I don't see how this can work - projects exist because specimens get used in lots of ways. The "Something about DNA" project having a "nothing at all molecular in here" paper included is just going to confuse everyone. I could certainly provide some type of alerts or similar, but I don't see an automation pathway in there.

and original project

I still feel like I'm missing something significant in this. It does link (via related projects, as seen in my "possible alternate view" above), it does not DIRECT link because that would 1) introduce unnecessary denormalization (unless there's some new pathway that I'm not seeing), and 2) dilute the meaning of any original linked publications. Should we take this to a voice call?

once journals are required to link to specific specimens.

That would be ideal, although it seems a bit unlikely from here. There are a lot of tools in Arctos which can help you figure out the folks who might need some extra encouragement to cite specimens, or find publications which probably should but do not cite, etc.

See also https://arctosdb.org/how-to/cite-specimens/ - HOW specimens are cited matters. (And I think we should have a "cite this thusly" column in downloads etc., I just have no idea what we'd put in it!)

With a DOI citation we can use existing tools (CrossRef, DataCite) to find them with some certainty, and when/if things like FundRef get some momentum we can follow the citations the other way, to people, NSF funding, etc., etc., etc. From an automation standpoint these are highly preferred.

With a GUID (=specimen URL) citation, I can probably find most things that are available on the web, and anyone stumbling upon the citation will have a 100% chance of following the link to the right specimen, even without a computer to resolve them. They're unlikely to ever make sense to things like CrossRef, which limits how we can interact with that ecosystem.

With a DWC Triplet citation (MSB:Mamm:1234) I might occasionally detect a citation, and anyone stumbling upon the citation might end up in Arctos (where they might tell you about the missing link), but the DWC triplets are far from unique so that's all pretty dicey (for machines - they're probably mostly good enough for people, who can understand the context).

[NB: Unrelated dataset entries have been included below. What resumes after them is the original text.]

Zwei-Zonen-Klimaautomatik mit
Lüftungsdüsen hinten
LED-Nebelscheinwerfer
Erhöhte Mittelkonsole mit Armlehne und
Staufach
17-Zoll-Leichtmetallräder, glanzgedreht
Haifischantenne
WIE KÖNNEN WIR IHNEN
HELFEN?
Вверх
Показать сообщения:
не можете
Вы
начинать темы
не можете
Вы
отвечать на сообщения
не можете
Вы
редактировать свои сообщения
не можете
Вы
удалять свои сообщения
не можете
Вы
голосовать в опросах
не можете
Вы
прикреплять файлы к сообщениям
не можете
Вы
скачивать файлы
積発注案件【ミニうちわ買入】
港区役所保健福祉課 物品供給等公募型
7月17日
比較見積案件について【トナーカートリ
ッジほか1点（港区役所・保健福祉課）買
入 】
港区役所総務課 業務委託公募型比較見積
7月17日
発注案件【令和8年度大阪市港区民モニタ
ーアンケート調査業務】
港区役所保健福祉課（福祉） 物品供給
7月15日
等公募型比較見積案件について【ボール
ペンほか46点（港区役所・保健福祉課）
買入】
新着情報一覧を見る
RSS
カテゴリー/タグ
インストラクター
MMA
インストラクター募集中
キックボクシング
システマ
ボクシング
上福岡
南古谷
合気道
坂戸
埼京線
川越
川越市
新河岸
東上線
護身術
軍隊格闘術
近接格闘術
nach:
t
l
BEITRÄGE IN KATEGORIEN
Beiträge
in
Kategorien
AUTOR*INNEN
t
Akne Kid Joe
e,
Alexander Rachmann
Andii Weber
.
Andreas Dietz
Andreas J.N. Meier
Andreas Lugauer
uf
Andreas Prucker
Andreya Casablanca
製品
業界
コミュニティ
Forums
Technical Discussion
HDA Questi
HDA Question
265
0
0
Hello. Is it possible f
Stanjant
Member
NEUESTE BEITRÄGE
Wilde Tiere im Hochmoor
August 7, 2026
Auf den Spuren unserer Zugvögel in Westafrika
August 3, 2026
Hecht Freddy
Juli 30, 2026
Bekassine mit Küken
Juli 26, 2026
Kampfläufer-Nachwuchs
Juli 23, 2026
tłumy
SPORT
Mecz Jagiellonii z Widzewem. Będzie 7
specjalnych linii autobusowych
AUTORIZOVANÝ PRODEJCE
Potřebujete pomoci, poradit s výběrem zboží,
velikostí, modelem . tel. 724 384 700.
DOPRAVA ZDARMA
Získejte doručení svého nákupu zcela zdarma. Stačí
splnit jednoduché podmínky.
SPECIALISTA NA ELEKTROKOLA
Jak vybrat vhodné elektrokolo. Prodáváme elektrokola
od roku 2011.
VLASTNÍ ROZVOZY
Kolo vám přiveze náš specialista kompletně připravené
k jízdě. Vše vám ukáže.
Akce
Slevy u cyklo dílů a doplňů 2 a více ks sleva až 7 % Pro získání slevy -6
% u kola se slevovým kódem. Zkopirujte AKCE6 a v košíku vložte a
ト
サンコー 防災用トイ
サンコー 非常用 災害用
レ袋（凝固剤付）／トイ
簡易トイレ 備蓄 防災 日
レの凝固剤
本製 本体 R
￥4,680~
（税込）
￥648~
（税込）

With anything less-structured than those, I'm absolutely not going to be able to automate anything; you're going to have to manually track them down, and users (of the publication) are left with something closer to clues than links.

Anything you can do curatorially to encourage/require the use of resolvable identifiers is likely to pay off in detecting citations or generally adding automation.

jldunnum commented 8 years ago

Any publication containing a cited specimen from that accession should also autolink to both the new

I don't see how this can work - projects exist because specimens get used in lots of ways. The "Something about DNA" project having a "nothing at all molecular in here" paper included is just going to confuse everyone. I could certainly provide some type of alerts or similar, but I don't see an automation pathway in there.

Sorry, not saying whenever any specimen from an accession is cited all papers using material from that accession are linked to that new specific project. I mean when a specimen from that accession is cited, that paper is linked to the new project but also linked to the original overriding collection project. Maybe a phone discussion would be best so we all are on the same page.

dustymc commented 8 years ago

also linked to the original overriding collection project

If you mean "by way of 'usage' projects, something like the 'possible alternate view' above," then I think we're all on the same page and just need to sort out the details.

If you mean anything else, let's schedule a phone call.

jldunnum commented 8 years ago

I think we are on the same page but wouldn't hurt to chat anyways. Maybe later this week?

dustymc commented 8 years ago

New code running in prod - re-open or give me a call if I've missed the issue.